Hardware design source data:
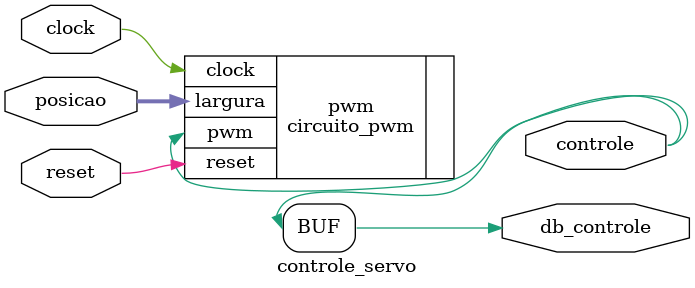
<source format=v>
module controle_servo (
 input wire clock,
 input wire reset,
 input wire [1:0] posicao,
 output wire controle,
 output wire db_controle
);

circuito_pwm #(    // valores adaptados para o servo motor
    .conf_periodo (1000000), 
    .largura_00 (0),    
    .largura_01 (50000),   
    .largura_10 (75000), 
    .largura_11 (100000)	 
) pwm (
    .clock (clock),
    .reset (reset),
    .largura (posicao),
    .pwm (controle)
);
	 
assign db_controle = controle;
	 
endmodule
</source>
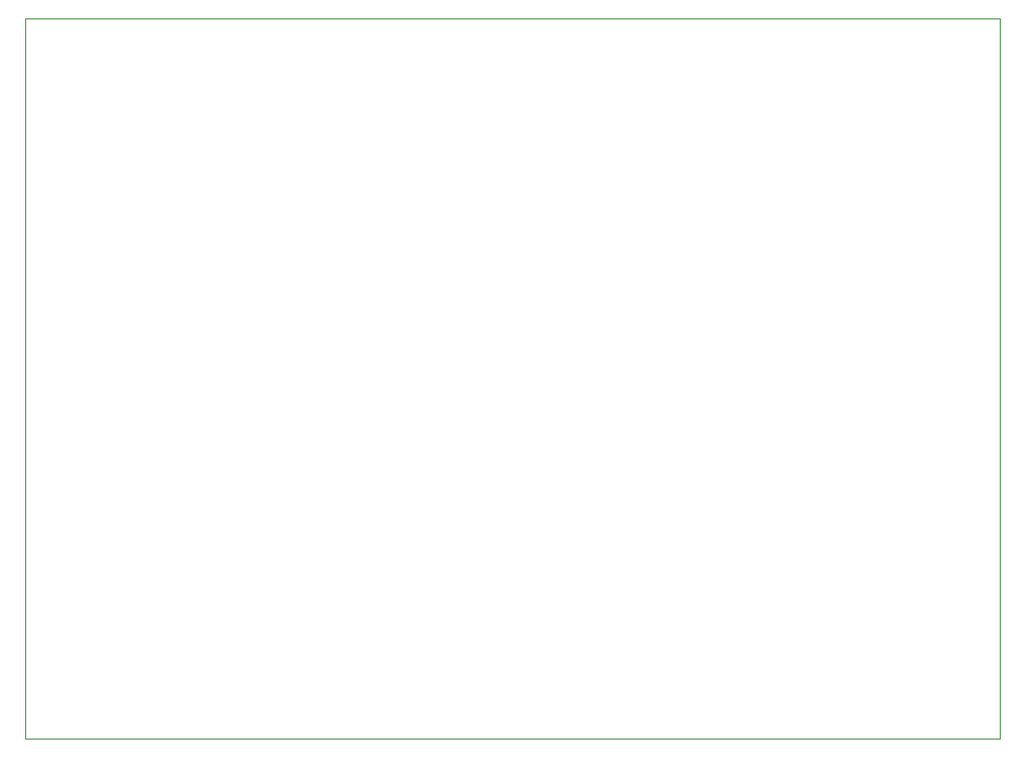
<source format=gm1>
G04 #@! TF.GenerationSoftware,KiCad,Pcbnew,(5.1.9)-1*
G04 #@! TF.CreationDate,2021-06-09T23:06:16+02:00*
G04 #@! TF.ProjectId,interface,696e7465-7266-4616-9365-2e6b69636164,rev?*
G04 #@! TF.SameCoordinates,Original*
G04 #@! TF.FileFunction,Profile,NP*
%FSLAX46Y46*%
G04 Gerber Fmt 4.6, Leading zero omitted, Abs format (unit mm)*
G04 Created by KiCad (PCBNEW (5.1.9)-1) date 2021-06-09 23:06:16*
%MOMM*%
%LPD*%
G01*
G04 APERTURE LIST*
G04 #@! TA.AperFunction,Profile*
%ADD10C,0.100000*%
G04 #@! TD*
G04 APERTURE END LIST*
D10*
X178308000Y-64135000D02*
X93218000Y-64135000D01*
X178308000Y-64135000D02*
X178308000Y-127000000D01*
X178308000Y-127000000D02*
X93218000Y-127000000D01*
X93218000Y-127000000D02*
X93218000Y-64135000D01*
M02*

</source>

## Activity
Which lines above include the string "posicao"? Show them.

## Output of the task
 input wire [1:0] posicao,
    .largura (posicao),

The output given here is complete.